**Work to complete:**
**a)** Answer these three questions from the text on household spiders, one per line and marked like the questions:
(i) Where is the Lace Web Spider usually found?
(ii) Up to what size can the Giant House Spider measure?
(iii) What markings does the Missing Sector Orb Web Spider have on its abdomen?
**b)** List every place where the text on household spiders says the Giant House Spider is most often found.

**Passage shown:**
--- --- ---

If you’ve recently started to clear out your garage then you might have unearthed a few things you wish you hadn’t. If you’re an arachnophobe then chances are you’ve been sent running and screaming out of the garage a few times by now. With reports of super-sized creepy crawlies lurking in our garages, now is the time to get your gloves on and clean out that garage! Don’t give them a cosy home if you don’t want them entering your cosy home. Sort out all those boxes and random bits of junk so they can’t set up camp in a warm, damp corner. For storage solutions, think about Garage Shelving instead of boxes. For more information, visit https://www.garage-shelving.co.uk
Here are some of the spiders you are most likely to encounter in and around our homes:
Missing Sector Orb Web Spider
This is one spider who often ventures indoors during autumn and winter. It gets its name from the fact that the web it spins has one full section missing. It is a fairly small spider and is not at all dangerous. It has a pale body and legs with silvery-grey markings on the abdomen.
Daddy Long Legs Spider
These are the fellas usually seen hanging in the corner on the ceiling. It has a tiny body but long, thin legs. These spiders are fairly harmless, although they can bite but it won’t do you any harm apart from a mild, brief burning feeling, if anything.
Giant House Spider
These are the big chaps that usually make us scream and run away. Commonly found around the home from September onwards as they hunt for a mate. Most often found in the bath tub, garages, sheds, attics and cavity walls. They can measure up to 120mm and although potentially they can bite and do have venom, they don’t pose much of a threat as they are not aggressive.
Lace Web Spider
This arachnid spins a stunning web and are usually found on fences or outside walls but will come inside in the autumn months. They generally grow to a size of around 20mm and are brown with yellow markings on the abdomen. Be aware of these critters as they have been known to bite and the bite can be painful with some swelling for about 12 hours.
False Widow Spider
This spider has a very bad reputation and is known as the most venomous spider in the UK. The species usually has an overall size of 20mm and is recognised by a dark brown colour and a bulbous abdomen. Adult female false widow spiders are known to have bitten humans, although they are not usually aggressive and attacks on people are rare and there are no reported UK deaths. Symptoms of a bite can range from a numb sensation to severe swelling and discomfort.
This is one huge spider and is the biggest species in the UK with an average length of 14cm. Interestingly, it is known as the cardinal spider in Britain because legend says that Cardinal Thomas Wolsey was terrified by this species at Hampton Court back in the 16th century. Although they are mainly harmless to humans, these arachnids get a bad reputation because of their huge size, incredible speed and their nocturnal habits.

--- --- ---

**Extracted data:**
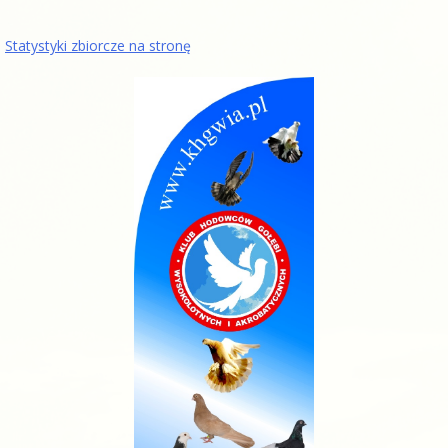
Statystyki zbiorcze na stronę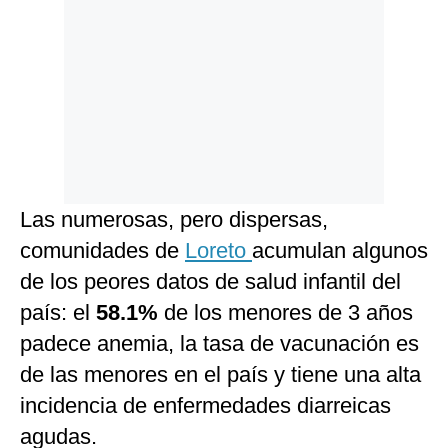
Las numerosas, pero dispersas,
comunidades de
Loreto
acumulan algunos
de los peores datos de salud infantil del
país: el
58.1%
de los menores de 3 años
padece anemia, la tasa de vacunación es
de las menores en el país y tiene una alta
incidencia de enfermedades diarreicas
agudas.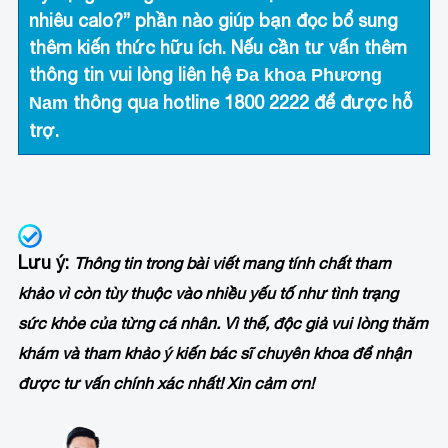
nhiêu calo?” phần nào giúp bạn đọc bổ sung
thêm kiến thức hữu ích. Nếu cần tư vấn thêm
thông tin vui lòng liên hệ
Đa khoa Phương
thông qua hotline
1800 2222
để được hỗ
Nam
trợ.
Lưu ý
:
Thông tin trong bài viết mang tính chất tham
khảo vì còn tùy thuộc vào nhiều yếu tố như tình trạng
sức khỏe của từng cá nhân. Vì thế, độc giả vui lòng thăm
khám và tham khảo ý kiến bác sĩ chuyên khoa để nhận
được tư vấn chính xác nhất! Xin cảm ơn!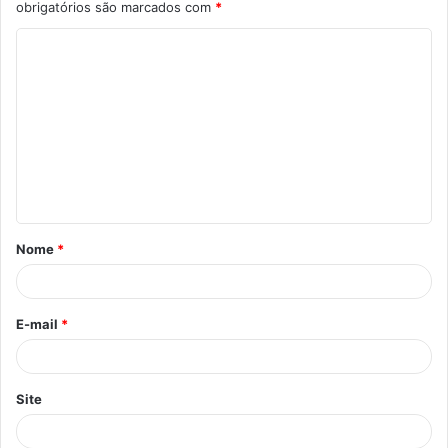
obrigatórios são marcados com
*
C
o
m
e
n
t
á
Nome
*
r
i
o
E-mail
*
*
Site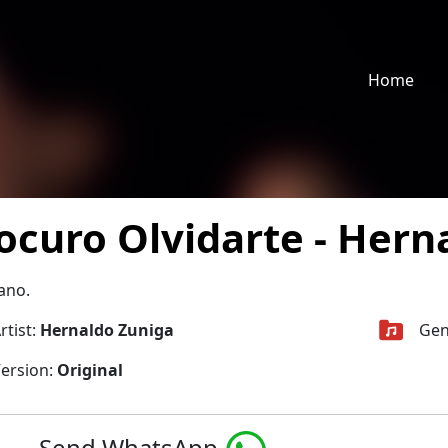
Home
ocuro Olvidarte - Hern
ano.
rtist:
Hernaldo Zuniga
Gen
ersion:
Original
Send WhatsApp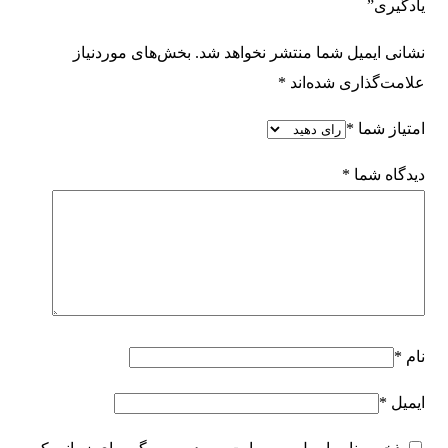
یادگیری”
نشانی ایمیل شما منتشر نخواهد شد.
بخش‌های موردنیاز
علامت‌گذاری شده‌اند
*
امتیاز شما
*
دیدگاه شما
*
نام
*
ایمیل
*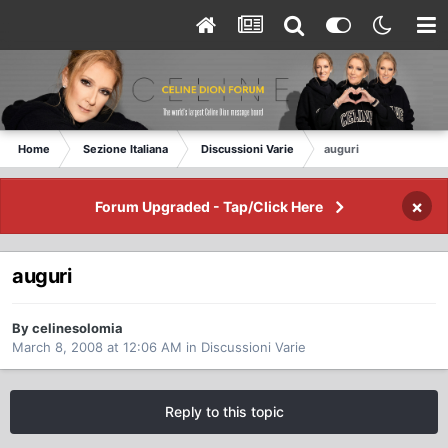
Home
Sezione Italiana
Discussioni Varie
auguri
×
Forum Upgraded - Tap/Click Here
auguri
By celinesolomia
March 8, 2008 at 12:06 AM
in
Discussioni Varie
Reply to this topic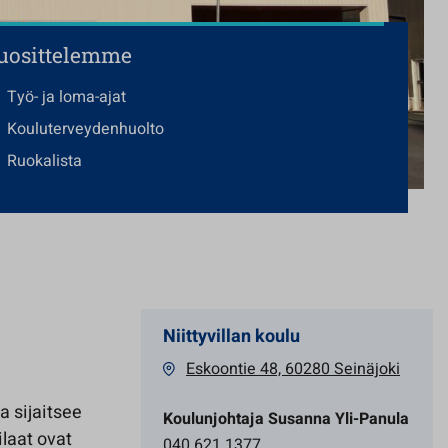
uosittelemme
Työ- ja loma-ajat
Kouluterveydenhuolto
Ruokalista
Niittyvillan koulu
Eskoontie 48, 60280 Seinäjoki
a sijaitsee
Koulunjohtaja Susanna Yli-Panula
ilaat ovat
040 621 1377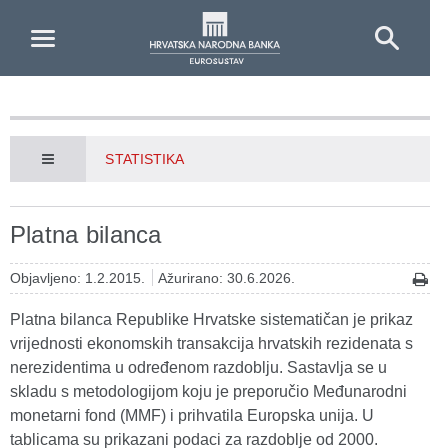
Skip to Main Content
STATISTIKA
Platna bilanca
Objavljeno: 1.2.2015.
Ažurirano: 30.6.2026.
Platna bilanca Republike Hrvatske sistematičan je prikaz
vrijednosti ekonomskih transakcija hrvatskih rezidenata s
nerezidentima u određenom razdoblju. Sastavlja se u
skladu s metodologijom koju je preporučio Međunarodni
monetarni fond (MMF) i prihvatila Europska unija. U
tablicama su prikazani podaci za razdoblje od 2000.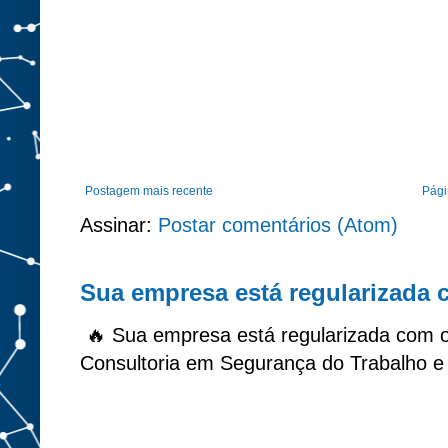
Postagem mais recente
Págin
Assinar:
Postar comentários (Atom)
Sua empresa está regularizada
🔥 Sua empresa está regularizada com 
Consultoria em Segurança do Trabalho e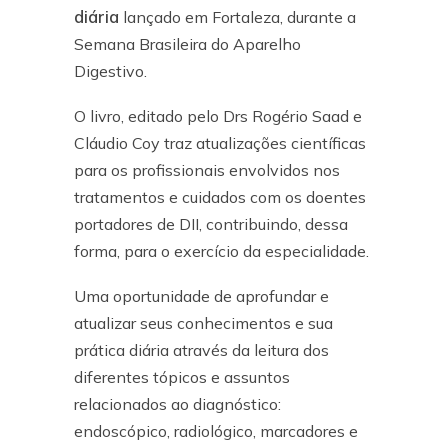
diária
lançado em Fortaleza, durante a
Semana Brasileira do Aparelho
Digestivo.
O livro, editado pelo Drs Rogério Saad e
Cláudio Coy traz atualizações científicas
para os profissionais envolvidos nos
tratamentos e cuidados com os doentes
portadores de DII, contribuindo, dessa
forma, para o exercício da especialidade.
Uma oportunidade de aprofundar e
atualizar seus conhecimentos e sua
prática diária através da leitura dos
diferentes tópicos e assuntos
relacionados ao diagnóstico:
endoscópico, radiológico, marcadores e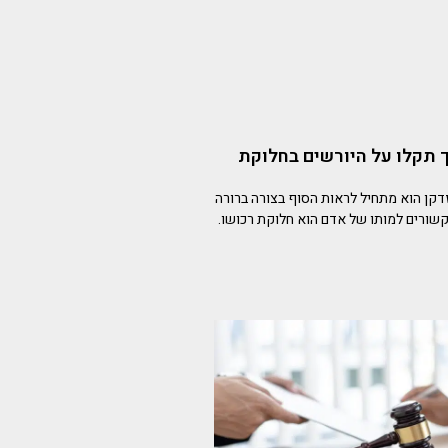
ך תקלו על היורשים בחלוקת
קן הוא מתחיל לראות הסוף בצורה ברורה
קשורים למותו של אדם הוא חלוקת רכושו.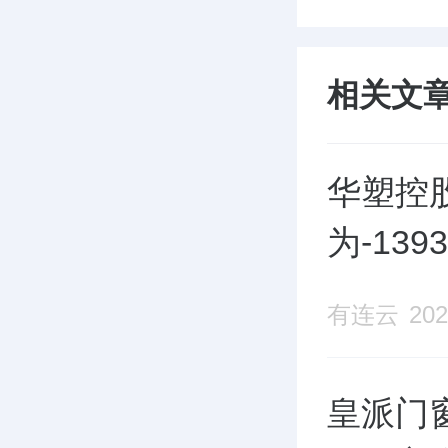
相关文
华塑控股
为-13
有连云
202
皇派门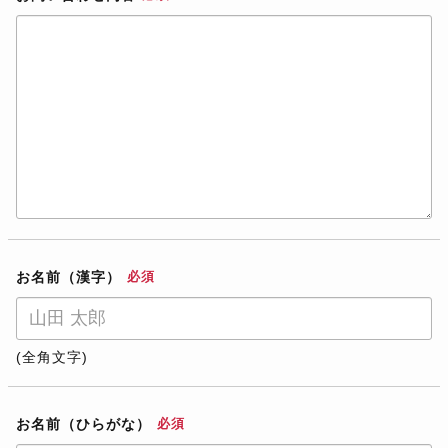
お名前（漢字）
必須
(全角文字)
お名前（ひらがな）
必須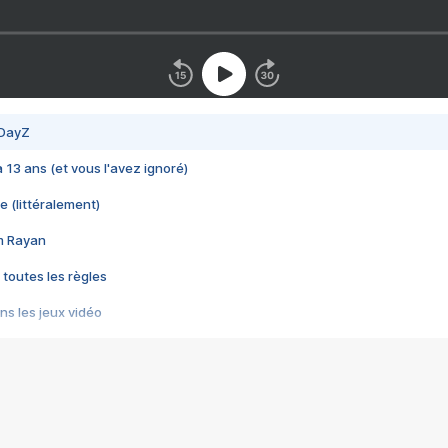
 DayZ
 a 13 ans (et vous l'avez ignoré)
e (littéralement)
im Rayan
 toutes les règles
s les jeux vidéo
us choquant de Rockstar ? - Le scandale BULLY
e plus moche de Steam
du RÊVE tourne au CAUCHEMAR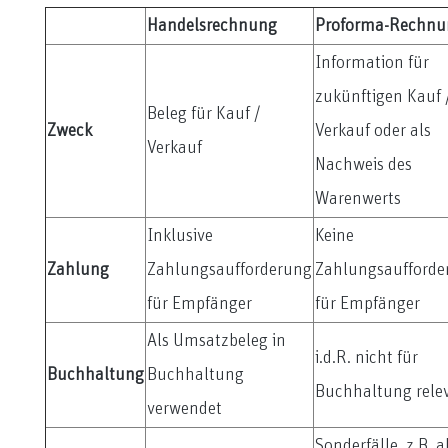
Handelsrechnung
Proforma-Rechnu
Information für
zukünftigen Kauf 
Beleg für Kauf /
Zweck
Verkauf oder als
Verkauf
Nachweis des
Warenwerts
Inklusive
Keine
Zahlung
Zahlungsaufforderung
Zahlungsaufforde
für Empfänger
für Empfänger
Als Umsatzbeleg in
i.d.R. nicht für
Buchhaltung
Buchhaltung
Buchhaltung rele
verwendet
Sonderfälle, z.B. a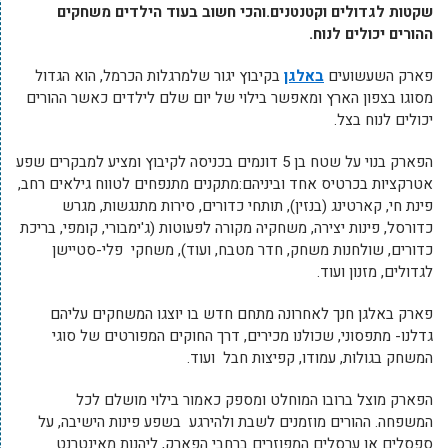
שקטות לגדולים וקטנטנים.והכי חשוב בעוד הילדים משחקים
ההורים יכולים לנוח.
פארק השעשועים
באלגן
בקיבוץ יגור שלמרגלות הכרמל, הוא הגדול
מסוגו בצפון הארץ ומאפשר בילוי של יום שלם לילדים כאשר ההורים
יכולים לנוח בצל.
הפארק בנוי על שטח בן 5 דונמים בכניסה לקיבוץ ומציע למבקרים שפע
אטרקציות בכרטיס אחד וביניהם:מתקנים מתנפחים לטווח גילאים רחב,
פינת חי, קארטינג (בנזין), תותחי כדורים, סירות מתנגשות, מגרש
כדורסל, פינות יצירה, משחקיה מקורה לפעוטות (ג'ימבורי, קומפי, בריכת
כדורים, שולחנות משחק, חדר מטבח, ועוד), משחקי פלי-סטיישן
לגדולים, מזנון ועוד.
פארק באלגן חנך לאחרונה מתחם חדש בו יוצגו המשחקים עליהם
גדלנו- מתפסוני, שכולנו מכירים, דרך החוקים המפורטים של סוגי
המשחק בגולות, עמודו, קפיצות חבל ועוד.
הפארק מוצל ברובו המוחלט ומספק כאמור בילוי מושלם לכל
המשפחה. ההורים מוזמנים לשבת ולהירגע בשפע פינות הישיבה, על
ספסלים או ערסלים המפוזרים ברחבי הפארק, ליהנות מאינטרנט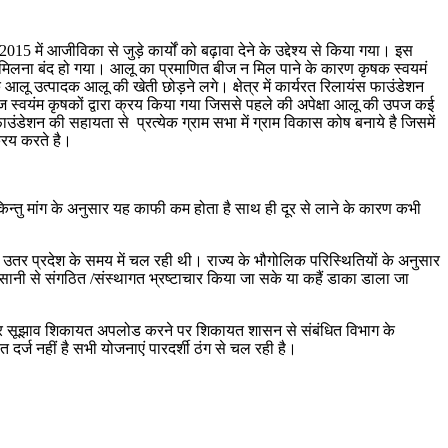
में आजीविका से जुड़े कार्यों को बढ़ावा देने के उद्देश्य से किया गया। इस
आलू बीज मिलना बंद हो गया। आलू का प्रमाणित बीज न मिल पाने के कारण कृषक स्वयमं
ू उत्पादक आलू की खेती छोड़ने लगे। क्षेत्र में कार्यरत रिलायंस फाउंडेशन
ज स्वयंम कृषकों द्वारा क्रय किया गया जिससे पहले की अपेक्षा आलू की उपज कई
ाउंडेशन की सहायता से प्रत्येक ग्राम सभा में ग्राम विकास कोष बनाये है जिसमें
क्रय करते है।
किन्तु मांग के अनुसार यह काफी कम होता है साथ ही दूर से लाने के कारण कभी
े उतर प्रदेश के समय में चल रही थी। राज्य के भौगोलिक परिस्थितियों के अनुसार
 आसानी से संगठित /संस्थागत भ्रष्टाचार किया जा सके या कहैं डाका डाला जा
ल पर सूझाव शिकायत अपलोड करने पर शिकायत शासन से संबंधित विभाग के
दर्ज नहीं है सभी योजनाएं पारदर्शी ठंग से चल रही है।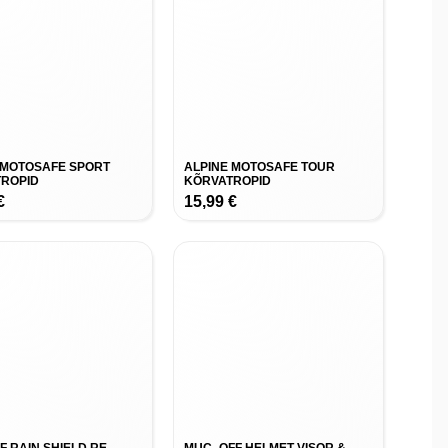
 MOTOSAFE SPORT
ALPINE MOTOSAFE TOUR
ROPID
KÕRVATROPID
€
15,99
€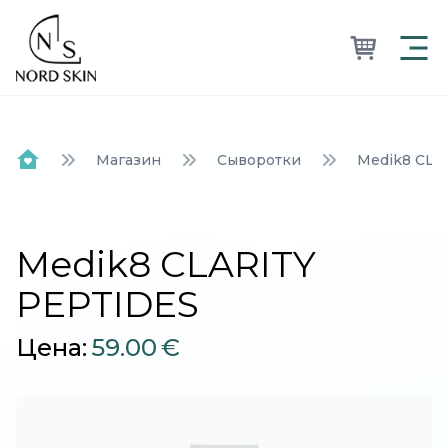
Nordskin
Магазин
Сыворотки
Medik8 CLA
Home
Medik8 CLARITY
PEPTIDES
Цена:
59.00
€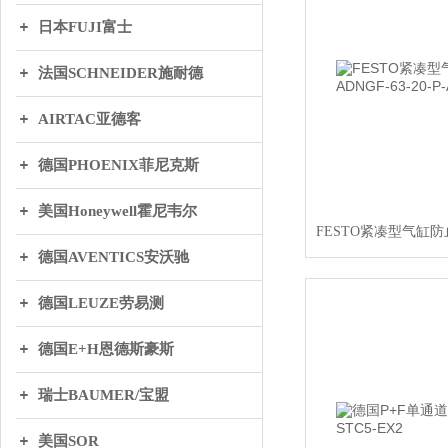
日本FUJI富士
法国SCHNEIDER施耐德
AIRTAC亚德客
德国PHOENIX菲尼克斯
美国Honeywell霍尼韦尔
德国AVENTICS安沃驰
德国LEUZE劳易测
德国E+H恩德斯豪斯
瑞士BAUMER/宝盟
美国SOR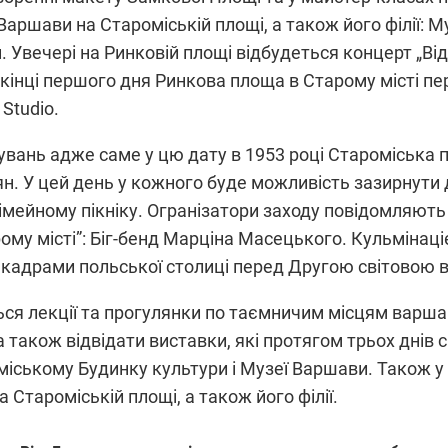
ршави на Староміській площі, а також його філії: Му
. Увечері на Ринковій площі відбудеться концерт „Від
икінці першого дня Ринкова площа в Старому місті пе
Studio.
увань адже саме у цю дату в 1953 році Староміська
н. У цей день у кожного буде можливість зазирнути 
імейному пікніку. Огранізатори заходу повідомляють
му місті”: Біг-бенд Марціна Масецького. Кульмінац
 кадрами польської столиці перед Другою світовою ві
ься лекції та прогулянки по таємничим місцям варшав
а також відвідати виставки, які протягом трьох днів
оміському Будинку культури і Музеї Варшави. Також 
Староміській площі, а також його філії.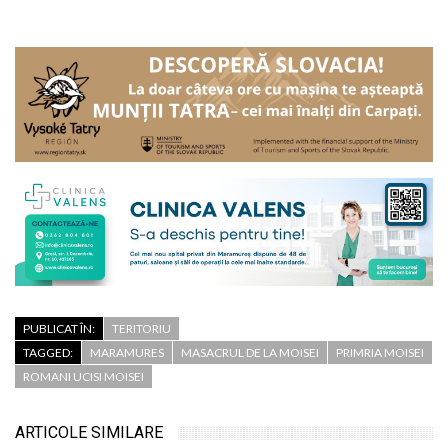
PUBLICAT ÎN:
TERITORIU
TAGGED:
MARAMURES
MASACRUL DE LA MOISEI
PRIMRIA MOISEI
ROMANI UCISI MOISEI
ARTICOLE SIMILARE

--- --- ---

**Task-by-task outputs:**
**a)**
(i) On fences or outside walls
(ii) Up to 120mm
(iii) Silvery-grey markings

**b)**
- Bath tub
- Garages
- Sheds
- Attics
- Cavity walls